When 0.855 g of this solid was dissolved in 7.50 g of napthalene, the solution had a freezing point of 78.0° C. The pure solvent freezes at 80.0° C; its molal freezing point constant is 6.8° C/m. What is the molecular formula of the compound?
delta T = Kf*molality
Solve for molality
molality = moles/kg solvent
Solve for moles.
moles = grams/molar mass
Solve for molar mass.
To determine the molecular formula of the compound, we need to use colligative properties, specifically the freezing point depression equation. The freezing point depression equation is given by:
ΔTf = Kf * m
Where:
ΔTf = freezing point depression
Kf = molal freezing point constant
m = molality of the solution
First, we need to calculate the molality of the solution using the given masses:
mass of solute (molecular weight) = 0.855 g
mass of solvent (napthalene) = 7.50 g
molality (m) = moles of solute / mass of solvent (in kg)
To convert the mass of solute to moles, we divide it by the molecular weight of the compound. The molecular weight can be calculated by knowing the molar mass of napthalene (128.19 g/mol). Therefore:
moles of solute = 0.855 g / molecular weight
Next, we need to convert the mass of the solvent to kg:
mass of solvent (in kg) = 7.50 g / 1000
Now we can calculate the molality (m):
m = moles of solute / mass of solvent (in kg)
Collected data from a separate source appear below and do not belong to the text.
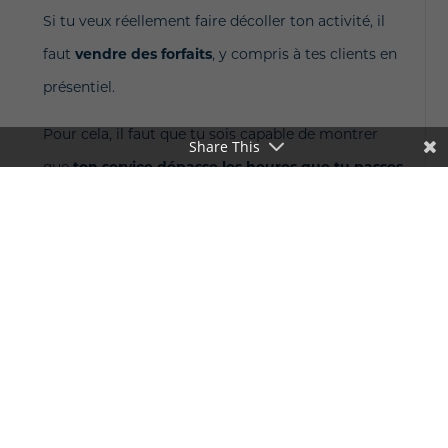
Si tu veux réellement faire décoller ton activité, il
faut
vendre des forfaits
, y compris à tes clients en
présentiel.
Pour cela, il faut que tu sois capable de montrer
Share This
que
ton service dépasse les heures que tu passes
en présentiel
avec le client.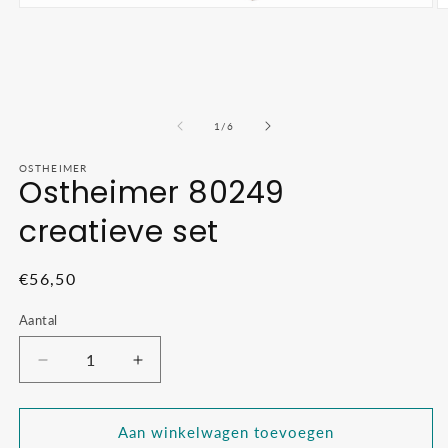
Media
M
1
2
openen
o
in
in
modaal
m
van
1
/
6
OSTHEIMER
Ostheimer 80249
creatieve set
Normale
€56,50
prijs
Aantal
Aantal
Aantal
verlagen
verhogen
voor
voor
Ostheimer
Ostheimer
Aan winkelwagen toevoegen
With the molality (m) calculated, we can use the freezing point depression equation to find ΔTf:
ΔTf = Kf * m
Substituting the given values:
ΔTf = 6.8° C/m * m
Finally, we substitute the values into the equation:
78.0° C - 80.0° C = 6.8° C/m * m
Solving this equation will give us the molality of the solution. Once we have the molality, we can use it to find the molecular formula by comparing it to the empirical formula of the compound.